Classic Albums Live returns to Ravinia on July 7 to perform The Beatles’ hit album Sgt. Pepper’s Lonely Hearts Club Band. Founded in 2003 by Craig Martin, Classic Albums Live takes the greatest albums and re-creates them live on stage—note for note, cut for cut—using the best musicians. “Think of it as a recital,” says Martin. “These albums are historic and stand the test of time.” Forgoing costumes and impersonations, Classic Albums Live has found success in concentrating solely on the music. “We don’t dress up or wear any sort of costume. We just get up and play. All of our energy is put into the music. We want the performance to sound exactly like the album,” says Martin. With more than 100 shows a year across North America, Classic Albums Live has seen massive success in performing arts centers and theaters.

The 2018 residency of the Chicago Symphony Orchestra expands with an additional night celebrating the work of Russia’s most popular composer of all time on July 21. This second evening of the Tchaikovsky Spectacular will feature selections from Swan Lake plus the First Piano Concerto with soloist Inon Barnatan, whose recent performance at Orchestra Hall “prized delicate color [and] power” (Chicago Tribune). As always, the concert will conclude with Ravinia’s live cannon percussion in the thrilling 1812 Overture.

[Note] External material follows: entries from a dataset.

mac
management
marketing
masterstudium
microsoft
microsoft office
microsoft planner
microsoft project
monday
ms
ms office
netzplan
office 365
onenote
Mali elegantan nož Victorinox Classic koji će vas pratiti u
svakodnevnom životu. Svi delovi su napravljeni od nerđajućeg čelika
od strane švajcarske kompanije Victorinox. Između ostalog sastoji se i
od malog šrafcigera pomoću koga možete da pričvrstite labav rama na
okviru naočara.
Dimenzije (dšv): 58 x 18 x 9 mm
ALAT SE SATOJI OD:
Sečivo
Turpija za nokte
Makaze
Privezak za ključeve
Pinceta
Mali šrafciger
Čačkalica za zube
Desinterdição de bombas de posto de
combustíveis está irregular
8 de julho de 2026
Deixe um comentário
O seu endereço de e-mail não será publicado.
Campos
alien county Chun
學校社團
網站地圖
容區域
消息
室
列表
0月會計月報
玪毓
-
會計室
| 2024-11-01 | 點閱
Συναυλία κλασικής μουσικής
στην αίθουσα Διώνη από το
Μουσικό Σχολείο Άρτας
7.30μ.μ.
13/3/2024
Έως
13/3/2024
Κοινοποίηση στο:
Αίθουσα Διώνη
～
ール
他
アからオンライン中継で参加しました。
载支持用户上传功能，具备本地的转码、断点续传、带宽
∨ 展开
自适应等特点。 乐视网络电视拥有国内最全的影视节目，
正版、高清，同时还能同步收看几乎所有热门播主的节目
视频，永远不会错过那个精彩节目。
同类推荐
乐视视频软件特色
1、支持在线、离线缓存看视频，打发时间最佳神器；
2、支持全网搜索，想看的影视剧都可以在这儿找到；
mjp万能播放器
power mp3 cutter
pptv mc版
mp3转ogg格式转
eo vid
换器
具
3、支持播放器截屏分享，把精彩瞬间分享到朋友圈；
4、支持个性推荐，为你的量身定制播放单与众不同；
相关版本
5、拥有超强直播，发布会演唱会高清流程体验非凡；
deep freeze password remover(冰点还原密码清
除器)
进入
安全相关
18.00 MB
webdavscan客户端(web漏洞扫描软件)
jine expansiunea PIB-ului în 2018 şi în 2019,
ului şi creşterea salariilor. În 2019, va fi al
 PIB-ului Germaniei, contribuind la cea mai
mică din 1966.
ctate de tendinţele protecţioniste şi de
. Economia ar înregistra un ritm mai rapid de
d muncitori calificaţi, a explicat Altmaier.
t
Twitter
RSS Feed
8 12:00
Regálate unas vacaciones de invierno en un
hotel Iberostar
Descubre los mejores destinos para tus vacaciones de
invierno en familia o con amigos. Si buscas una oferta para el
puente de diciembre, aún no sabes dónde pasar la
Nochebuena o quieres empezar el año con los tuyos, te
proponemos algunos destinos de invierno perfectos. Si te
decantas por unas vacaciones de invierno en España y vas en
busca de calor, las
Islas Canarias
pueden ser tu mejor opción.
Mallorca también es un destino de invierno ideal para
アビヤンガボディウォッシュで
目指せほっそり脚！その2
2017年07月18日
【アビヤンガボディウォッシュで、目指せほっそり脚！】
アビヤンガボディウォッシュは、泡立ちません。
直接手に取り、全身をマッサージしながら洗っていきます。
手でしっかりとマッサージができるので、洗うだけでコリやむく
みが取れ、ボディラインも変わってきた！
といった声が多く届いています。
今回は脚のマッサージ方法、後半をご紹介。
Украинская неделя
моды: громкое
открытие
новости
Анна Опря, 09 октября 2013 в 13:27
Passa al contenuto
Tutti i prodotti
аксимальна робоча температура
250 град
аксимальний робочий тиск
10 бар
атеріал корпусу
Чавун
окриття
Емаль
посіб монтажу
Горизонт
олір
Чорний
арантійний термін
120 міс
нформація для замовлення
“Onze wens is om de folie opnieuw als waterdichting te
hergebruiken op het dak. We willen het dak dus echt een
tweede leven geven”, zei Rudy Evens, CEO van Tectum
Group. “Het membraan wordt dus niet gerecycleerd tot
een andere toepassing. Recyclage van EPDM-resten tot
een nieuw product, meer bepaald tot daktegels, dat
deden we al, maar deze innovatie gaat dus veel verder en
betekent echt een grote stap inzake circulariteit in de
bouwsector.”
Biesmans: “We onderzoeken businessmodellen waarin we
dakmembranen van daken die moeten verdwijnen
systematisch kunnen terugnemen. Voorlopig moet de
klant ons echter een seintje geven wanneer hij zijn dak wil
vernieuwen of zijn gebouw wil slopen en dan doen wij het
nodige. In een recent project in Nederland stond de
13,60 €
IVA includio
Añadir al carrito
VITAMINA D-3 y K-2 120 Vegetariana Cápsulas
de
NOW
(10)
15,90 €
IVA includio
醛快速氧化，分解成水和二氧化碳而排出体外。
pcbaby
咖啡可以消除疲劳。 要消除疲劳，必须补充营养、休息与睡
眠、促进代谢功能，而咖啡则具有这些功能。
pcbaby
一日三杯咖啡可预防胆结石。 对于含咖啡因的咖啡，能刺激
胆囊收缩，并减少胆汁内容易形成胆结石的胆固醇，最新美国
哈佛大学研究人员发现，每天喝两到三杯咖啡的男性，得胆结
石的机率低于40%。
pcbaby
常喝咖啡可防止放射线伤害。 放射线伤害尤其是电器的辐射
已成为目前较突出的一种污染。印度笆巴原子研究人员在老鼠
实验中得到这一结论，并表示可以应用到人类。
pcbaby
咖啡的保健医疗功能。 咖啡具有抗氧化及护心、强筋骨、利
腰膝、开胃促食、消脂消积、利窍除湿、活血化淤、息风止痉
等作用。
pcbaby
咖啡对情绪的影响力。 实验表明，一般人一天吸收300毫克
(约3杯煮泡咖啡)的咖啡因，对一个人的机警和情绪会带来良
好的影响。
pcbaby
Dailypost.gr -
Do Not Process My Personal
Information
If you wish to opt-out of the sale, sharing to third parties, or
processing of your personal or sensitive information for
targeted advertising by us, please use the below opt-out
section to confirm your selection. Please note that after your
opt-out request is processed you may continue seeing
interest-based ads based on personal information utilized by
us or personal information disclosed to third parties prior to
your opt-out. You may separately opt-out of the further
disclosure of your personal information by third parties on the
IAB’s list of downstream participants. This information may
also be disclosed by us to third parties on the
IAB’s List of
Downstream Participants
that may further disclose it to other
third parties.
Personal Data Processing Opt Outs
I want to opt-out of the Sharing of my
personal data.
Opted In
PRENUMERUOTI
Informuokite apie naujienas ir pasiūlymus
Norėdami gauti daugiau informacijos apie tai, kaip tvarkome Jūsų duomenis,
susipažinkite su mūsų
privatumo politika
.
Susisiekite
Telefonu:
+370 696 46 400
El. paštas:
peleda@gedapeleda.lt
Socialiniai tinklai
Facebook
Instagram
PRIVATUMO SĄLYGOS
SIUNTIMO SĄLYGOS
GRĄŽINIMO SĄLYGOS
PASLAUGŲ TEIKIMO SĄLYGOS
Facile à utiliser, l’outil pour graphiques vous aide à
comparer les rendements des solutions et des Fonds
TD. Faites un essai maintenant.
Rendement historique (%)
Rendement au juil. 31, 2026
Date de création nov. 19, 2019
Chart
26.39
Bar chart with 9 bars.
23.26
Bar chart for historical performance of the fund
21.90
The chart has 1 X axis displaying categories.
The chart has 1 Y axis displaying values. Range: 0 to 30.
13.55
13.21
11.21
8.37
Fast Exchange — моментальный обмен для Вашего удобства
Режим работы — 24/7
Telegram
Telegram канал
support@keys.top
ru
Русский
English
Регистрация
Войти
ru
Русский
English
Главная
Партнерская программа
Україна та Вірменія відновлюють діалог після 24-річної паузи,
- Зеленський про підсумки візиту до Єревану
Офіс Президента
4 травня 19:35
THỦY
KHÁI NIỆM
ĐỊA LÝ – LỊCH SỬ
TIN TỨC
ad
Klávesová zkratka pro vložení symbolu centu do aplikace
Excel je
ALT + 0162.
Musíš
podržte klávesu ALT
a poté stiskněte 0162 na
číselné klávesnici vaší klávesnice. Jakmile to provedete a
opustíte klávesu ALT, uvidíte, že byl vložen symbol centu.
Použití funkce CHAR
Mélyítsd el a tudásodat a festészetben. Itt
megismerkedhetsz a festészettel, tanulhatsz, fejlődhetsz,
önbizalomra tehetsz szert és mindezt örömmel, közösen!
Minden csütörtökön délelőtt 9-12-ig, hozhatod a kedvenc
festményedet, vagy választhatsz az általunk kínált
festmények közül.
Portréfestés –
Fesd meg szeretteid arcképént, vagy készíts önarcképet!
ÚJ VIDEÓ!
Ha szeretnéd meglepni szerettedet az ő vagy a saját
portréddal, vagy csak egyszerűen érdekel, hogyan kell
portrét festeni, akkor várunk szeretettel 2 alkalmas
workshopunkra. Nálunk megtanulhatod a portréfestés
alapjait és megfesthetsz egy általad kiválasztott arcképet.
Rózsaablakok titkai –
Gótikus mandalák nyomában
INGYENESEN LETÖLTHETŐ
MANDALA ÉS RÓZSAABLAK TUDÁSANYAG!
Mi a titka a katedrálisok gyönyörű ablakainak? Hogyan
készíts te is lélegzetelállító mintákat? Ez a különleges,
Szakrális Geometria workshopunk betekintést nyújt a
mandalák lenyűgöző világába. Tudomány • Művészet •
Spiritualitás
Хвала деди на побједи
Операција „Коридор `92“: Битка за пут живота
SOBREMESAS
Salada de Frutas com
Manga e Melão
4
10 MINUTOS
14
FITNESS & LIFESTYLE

Tall Heights makes its Ravinia debut opening for Cake and Ben Folds on Aug. 22. Singer/guitarist Tim Harrington and singer/cellist Paul Wright formed Tall Heights in 2010, keeping their songs stripped down to their essential elements, in part, to make it simpler to perform on the streets of Boston. Their most recent release, Neptune, is a far lusher construct: along with pristine and emotive vocal harmonies, there’s subtly chugging electric guitar and a spare descending bass line on “Iron in the Fire,” ethereal synthesizers and a spacious drum part on “Spirit Cold,” a brittle splash of percussion to open “Backwards and Forwards,” and feedback created by two cellphones on “Cross My Mind.” “It was helpful and I think comforting to define ourselves as two vocalists, guitar and cello,” Wright says. “There was a beauty and a simplicity, and stepping outside of that box is pretty scary, because you’re forced to redefine yourself and do some sonic soul-searching. I think this record reflects the results of that scary step.”

Nashville artist Ryan Kinder joins the lineup of John Fogerty and ZZ Top’s “Blues and Bayous” Tour for its June 12 Ravinia stop. Pairing soulful Southern vocals with electrifying guitar heroics, the young artist is bringing his instrument back to the forefront of the genre—and he’s doing it with a vision that’s all his own. “I feel like playing is equal to singing,” Kinder explains. “In fact you can sing through a guitar like it’s another voice, and that’s what I want—for people to forget what they’re hearing.” With his sexy, swaggering new single, “Close,” country fans will forget more than what they’re hearing—they’ll forget their troubles, forget their inhibitions, and forget how to keep from singing along.